On 7 April 1989, in an office in what is now Taipei's Songshan District, a publisher and activist named Cheng Nan-jung (鄭南榕) chose to die rather than be taken by the authorities who had come to arrest him on sedition charges. He was forty-one years old. He had spent the previous seventy-one days barricaded in that office, having declared publicly that the KMT would never take him alive. He had said he was fighting for one hundred percent freedom of speech. The museum that stands on that site today is an attempt to preserve what he stood for — and to ensure that the full weight of that moment is not forgotten.
Cheng Nan-jung was born in 1947. Known by his friends as 'Nylon,' he founded the Freedom Era Weekly (自由時代週刊) in 1984 at a moment when Taiwan was still governed under martial law, and when publishing certain views on Taiwan's political future could result in prosecution. Cheng was explicit about what he was doing: the publication existed, he said, to fight for one hundred percent freedom of speech.
In 1988, he published a draft constitution for an independent Taiwan republic, and the government charged him with sedition. Rather than comply with the summons, Cheng barricaded himself inside the Freedom Era Weekly office in January 1989, where he remained for seventy-one days, giving interviews, writing, and preparing for an end he had already decided upon. On the morning of 7 April 1989, when police finally moved to enter the building, he set fire to the office and died inside. His death shocked Taiwan and, ultimately, the country.
To understand what Cheng's death meant requires understanding the Taiwan of 1989. Martial law had been lifted only two years earlier, in 1987 — after thirty-eight years in force, among the longest periods of continuous martial law in the world's modern history. The period known as the White Terror had seen thousands imprisoned, and hundreds executed, for political opposition. Cheng was not the first dissident to face these pressures, but his was among the most dramatic individual acts of resistance that era produced.

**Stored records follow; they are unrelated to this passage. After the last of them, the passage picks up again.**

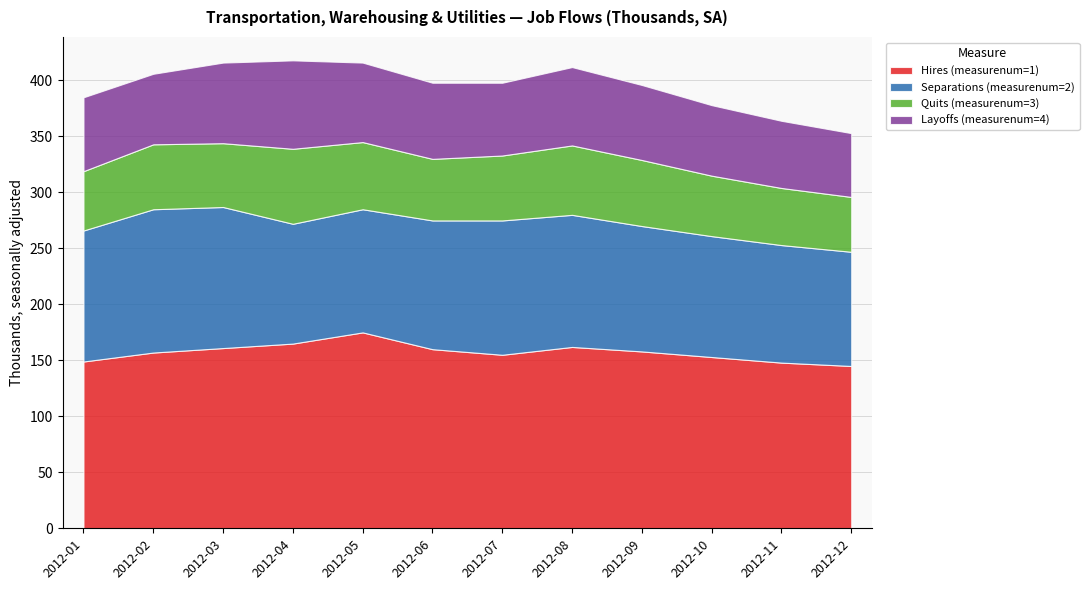

Between 2012-12 and 2012-05, which is larger?

2012-05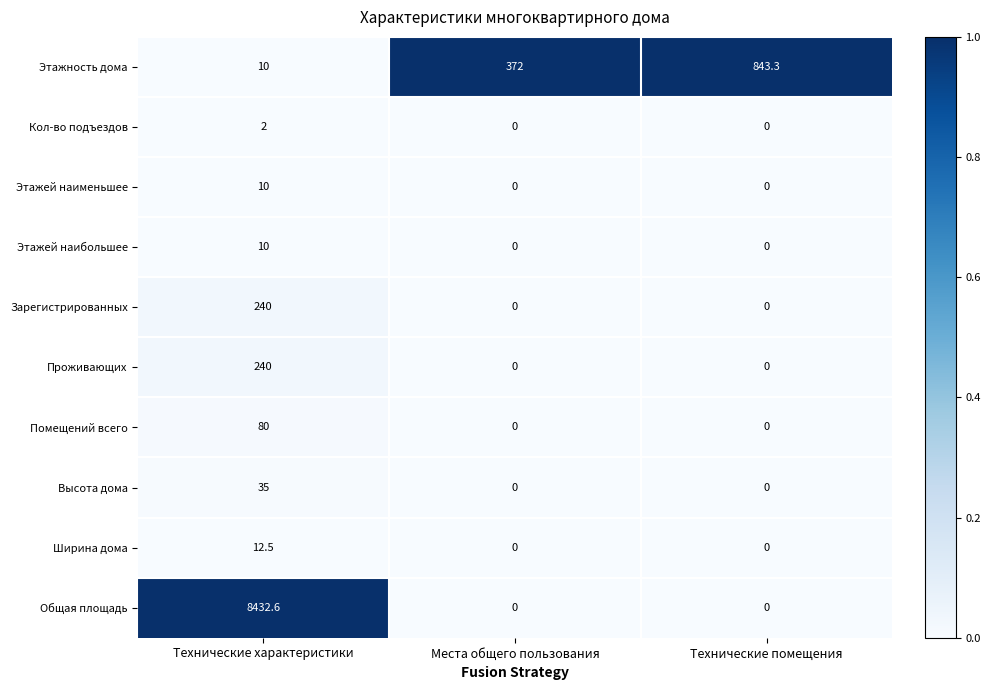

Which label corresponds to the largest value in the chart?

Технические характеристики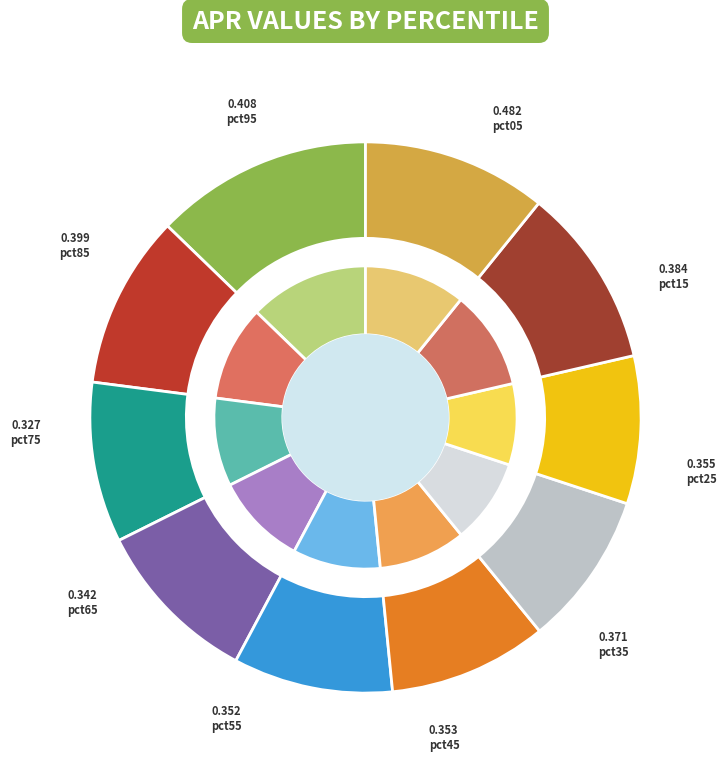

To the nearest percent, what is the average slice percentage?

10%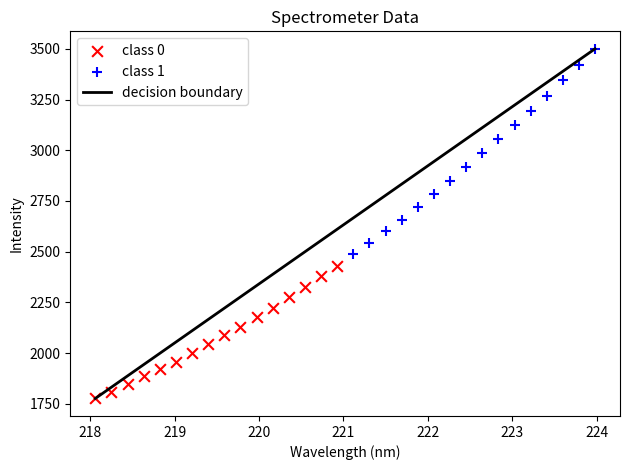

Which series reaches the minimum Y coordinate?

class 0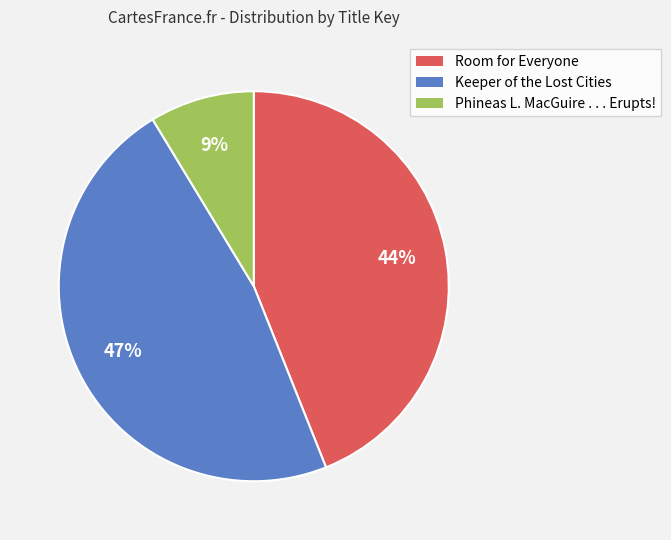

Does any single category account for the majority?

No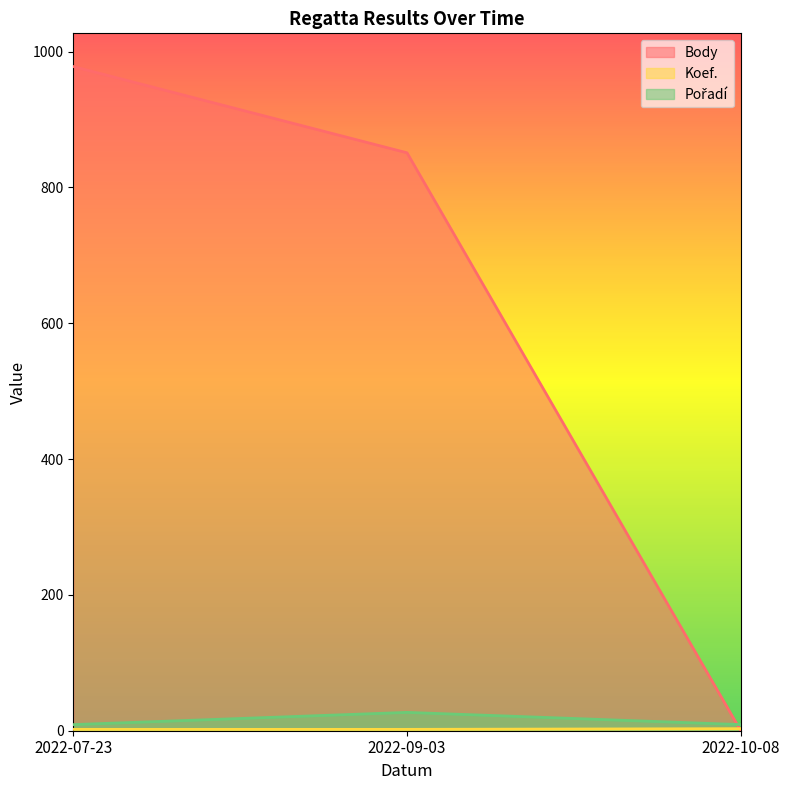

How many data points in Body are less than 851?

1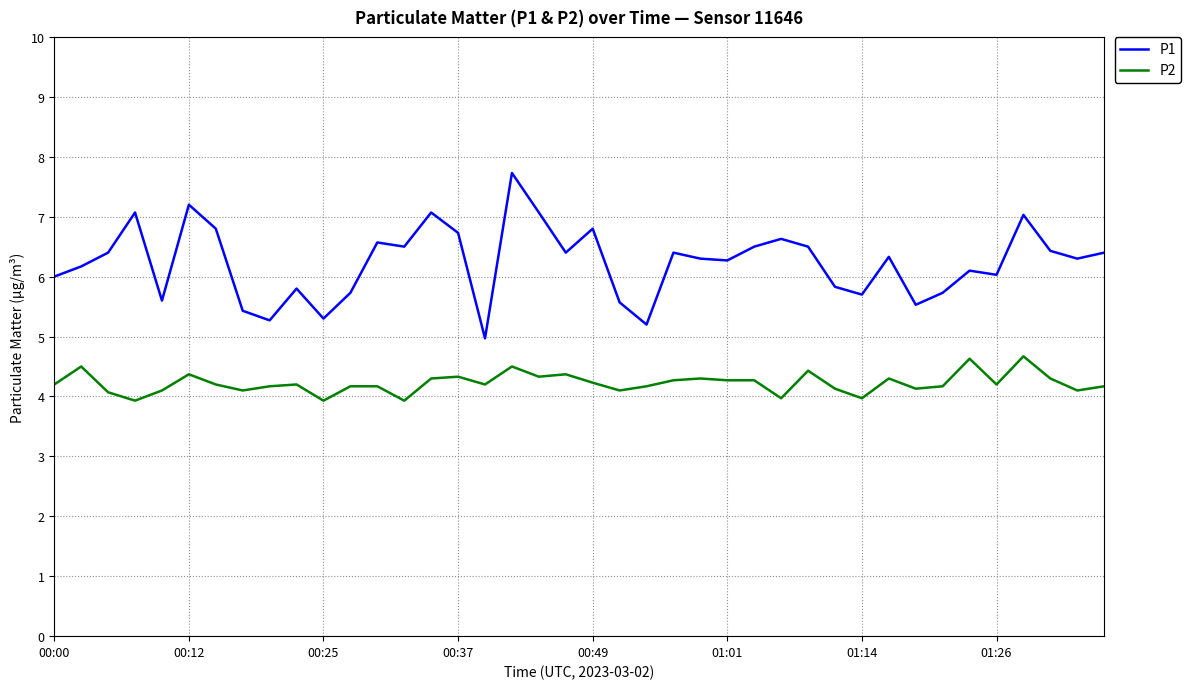

Which series has the widest spread of values?

P1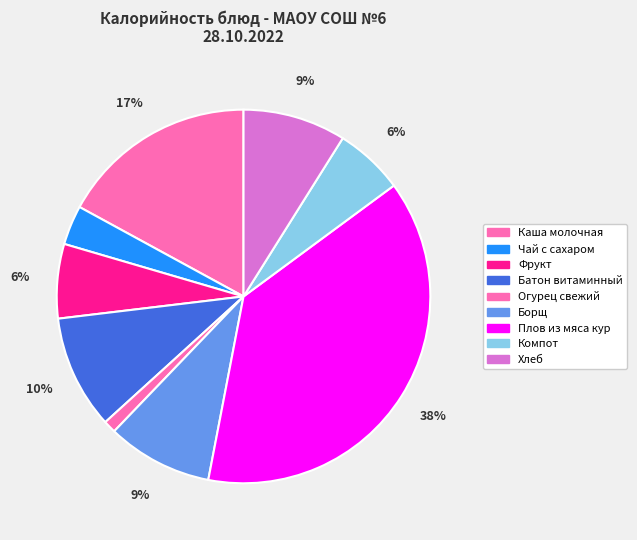

Which slice is the largest?

Плов из мяса кур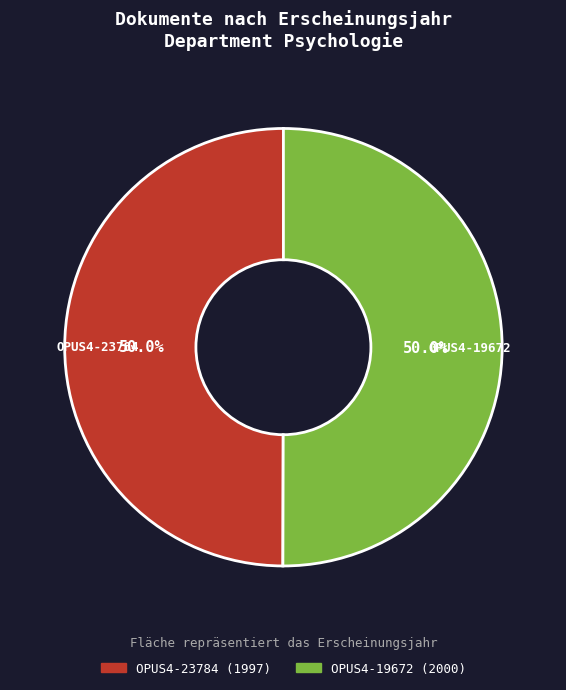

Approximately how many times larger is the value at OPUS4-23784 compared to OPUS4-19672?

1.0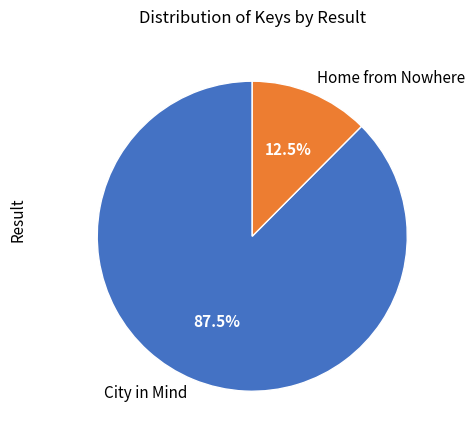

Which has a higher value, Home from Nowhere or City in Mind?

City in Mind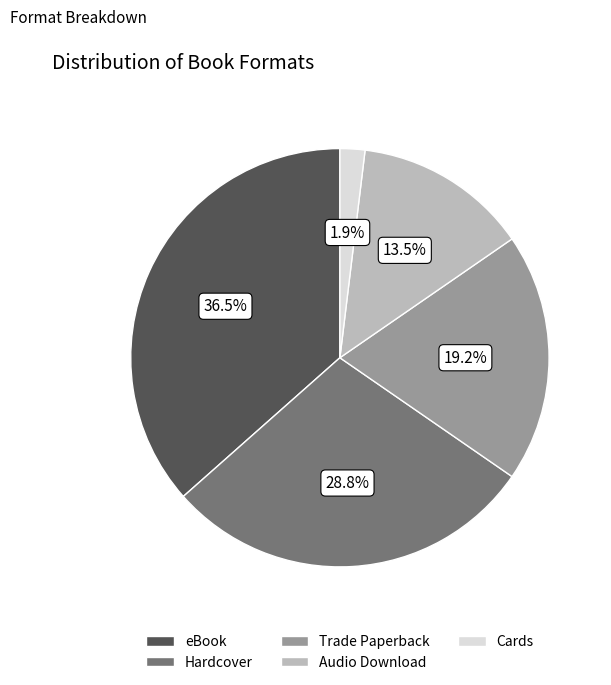

Is Cards the majority of the pie?

No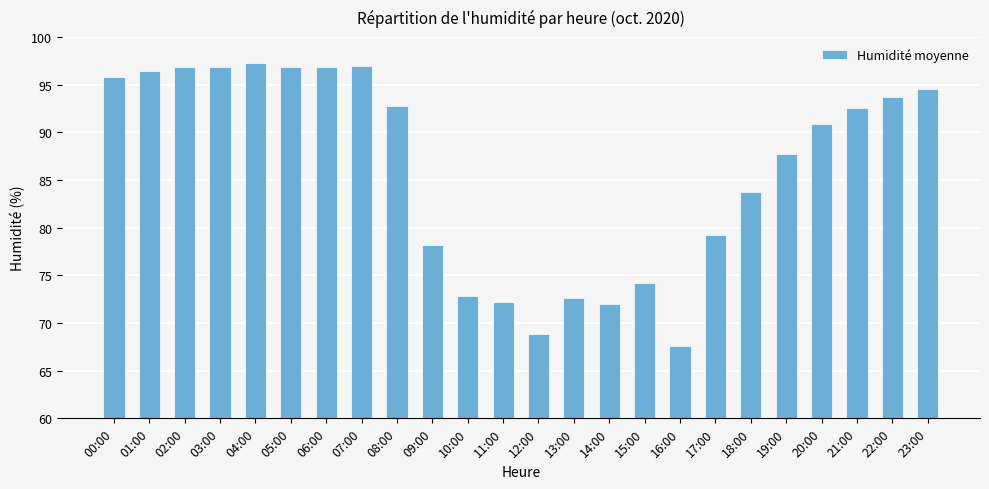

Count the number of data series in this chart.

1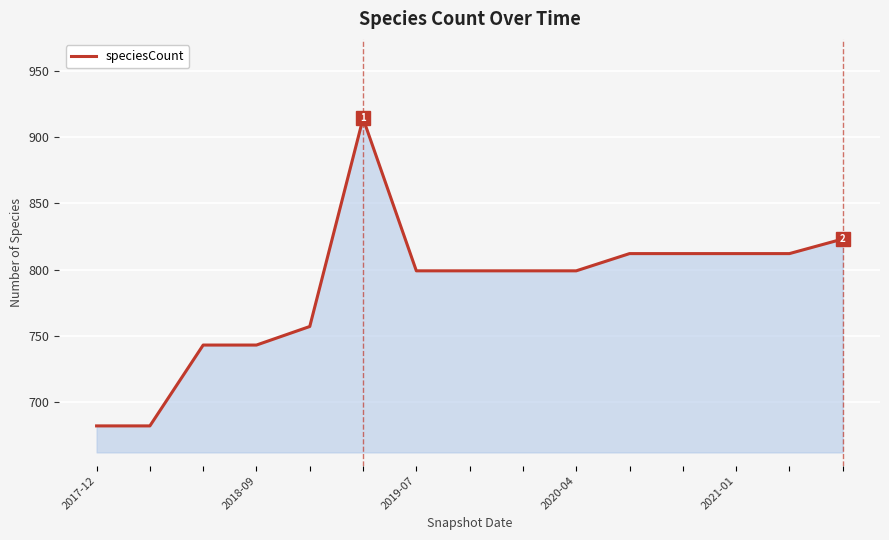

What is the difference between the maximum and minimum values?

232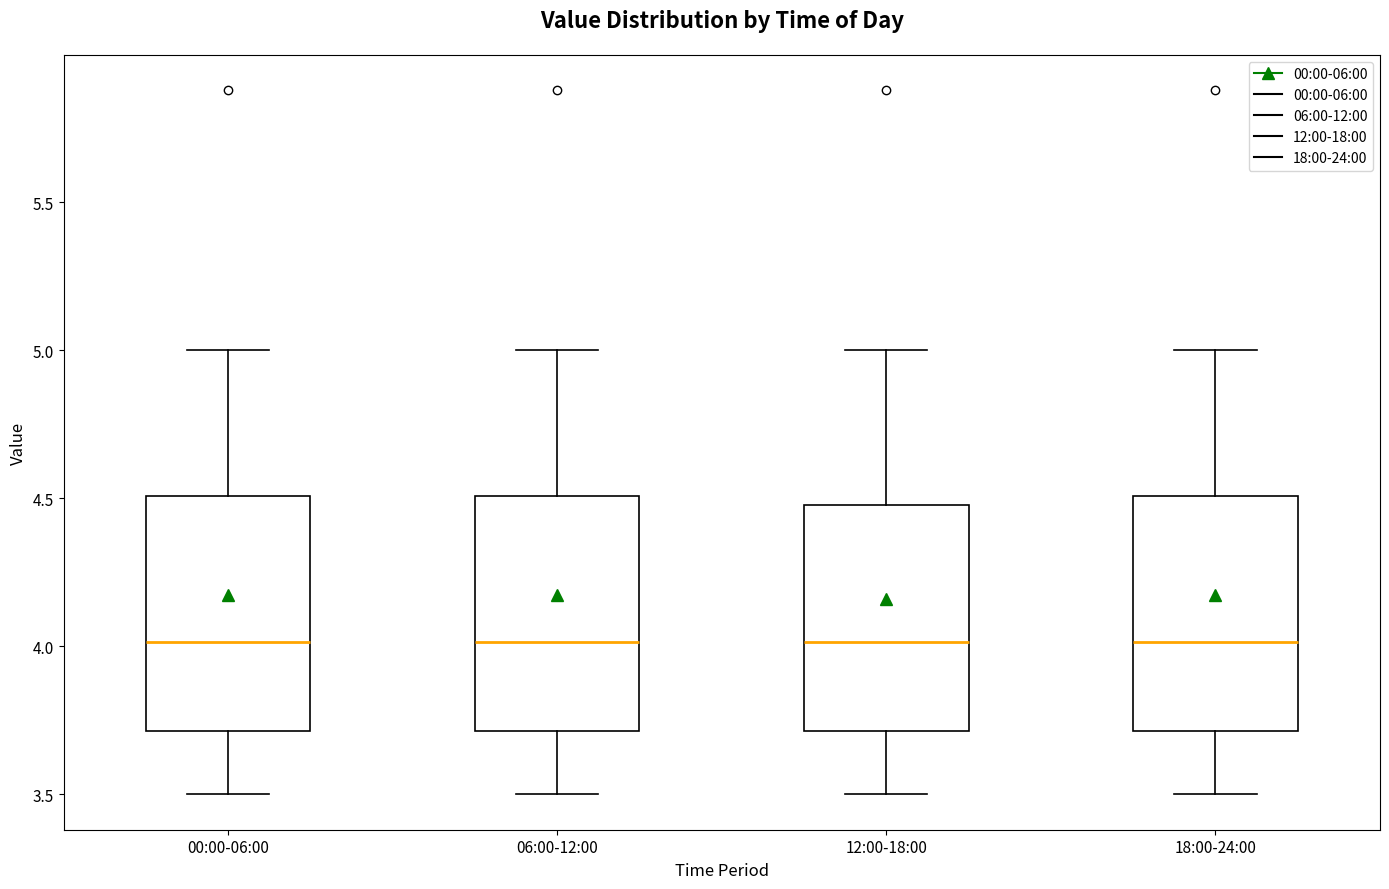

Reading left to right, read every box against the y-axis: the position of its median line, the range the box covers, and the ends of its whiskers. The values are not printed on the chart, so give them approximately, as read against the axis.

00:00-06:00: median 4.0, box 3.7 to 4.5, whiskers 3.5 to 5.0
06:00-12:00: median 4.0, box 3.7 to 4.5, whiskers 3.5 to 5.0
12:00-18:00: median 4.0, box 3.7 to 4.5, whiskers 3.5 to 5.0
18:00-24:00: median 4.0, box 3.7 to 4.5, whiskers 3.5 to 5.0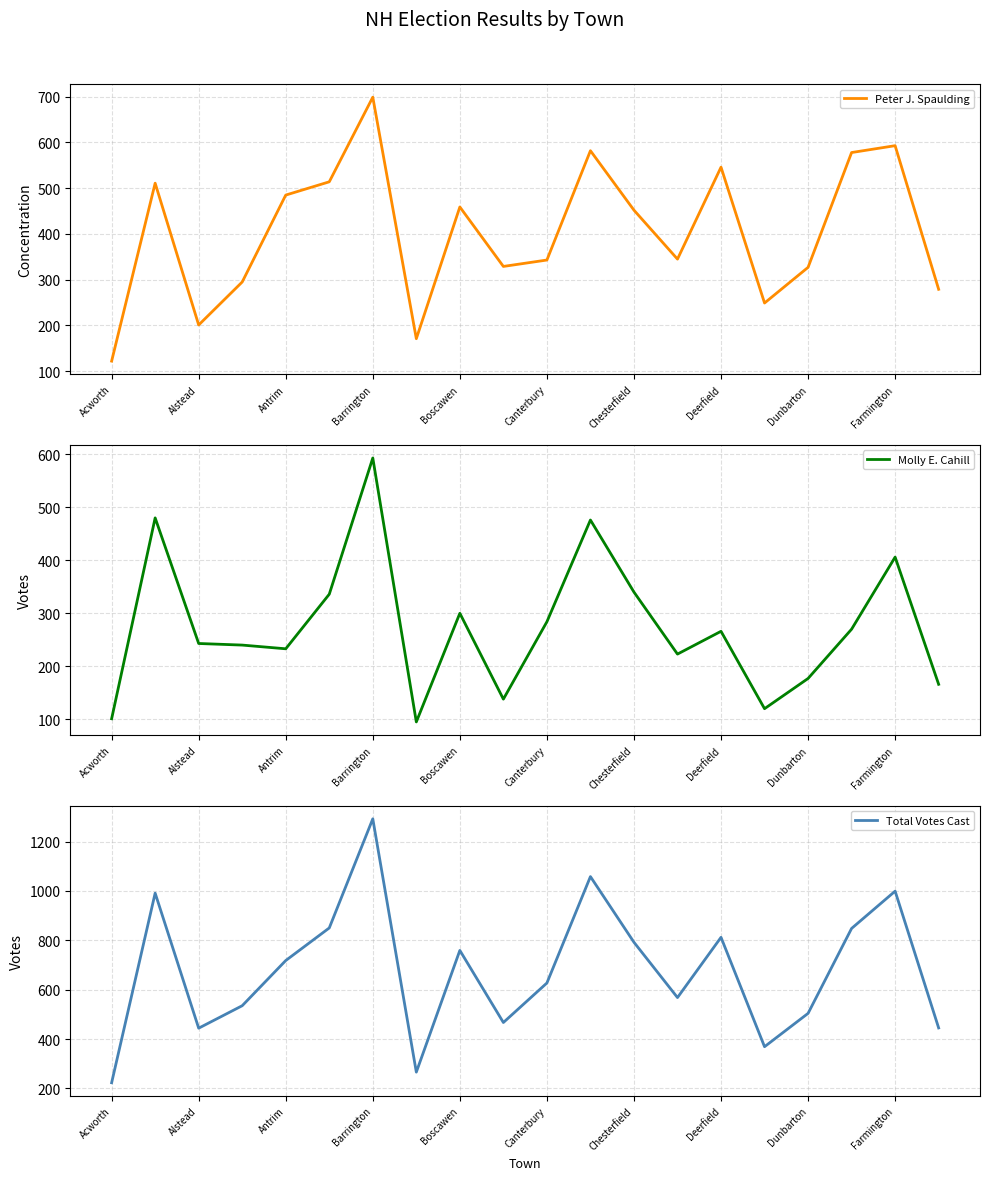

True or false: Molly E. Cahill and Total Votes Cast intersect in this chart.

False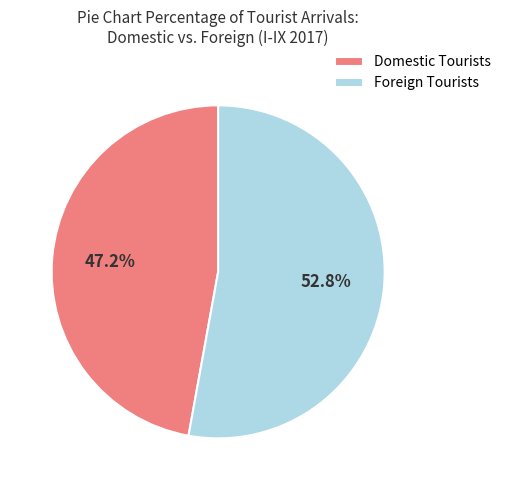

What is the largest slice in the pie chart?

Foreign Tourists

His self-immolation shocked the Kuomintang party-state and galvanized the democratic movement. It directly influenced the 1990 Wild Lily Student Movement, in which students occupied Chiang Kai-shek Memorial Hall and demanded democratic reforms. Article 100 of the Criminal Code — the sedition provision under which Cheng had been charged — was amended in 1992. In 2017, the Executive Yuan designated April 7, the anniversary of his death, as Free Speech Day in Taiwan — a designation made in December 2016, first observed in 2017. The country's democracy, which today ranks among the most robust in Asia, was built in part on sacrifices like his.
The Cheng Nan-jung Liberty Museum was inaugurated on 10 December 1999 — Human Rights Day — on the exact site where Cheng died. That choice of location carries deliberate meaning. The museum does not stand apart from what happened; it stands where it happened. To visit is to occupy the same physical space where Cheng spent his final weeks and made his final choice.
The museum houses original manuscripts and personal objects that belonged to Cheng Nan-jung. Copies of the Freedom Era Weekly — the magazines he published, the pages for which he ultimately gave his life — are preserved here as well. These are not imposing artifacts. They are the working materials of a man who believed that words mattered enough to die defending the right to print them. The museum holds them with corresponding care.
Small museums built around single lives carry a particular kind of intimacy. The Cheng Nan-jung Liberty Museum is not a grand institution; it is a careful one. It asks visitors to consider a specific life, a specific decision, and what that decision cost.
In the years since 1989, Cheng has been recognized as one of the central figures in Taiwan's democratic transformation. His face appears in murals, his name attaches to streets and foundations, and April 7 is now a day of civic reflection. But the museum resists the tendency of memorialization to smooth over the difficulty of what it commemorates. Cheng was a man in an office, under siege, facing a choice no one should have to make. The museum keeps that human reality present alongside the historical significance. It is located in Songshan District, a short walk northeast of Zhongshan Junior High School Station on the Taipei Metro.
The Cheng Nan-jung Liberty Museum is located at approximately 25.06°N, 121.55°E in Songshan District, in the eastern portion of central Taipei. From the air, Songshan District occupies the northern arc of the Keelung River bend. The nearest major aviation landmark is Taipei Songshan Airport (RCSS), approximately 2 km to the southwest — one of Taiwan's busiest domestic terminals, with its distinctive short runways between the river and the urban grid. Taoyuan International Airport (RCTP) is roughly 38 km to the west.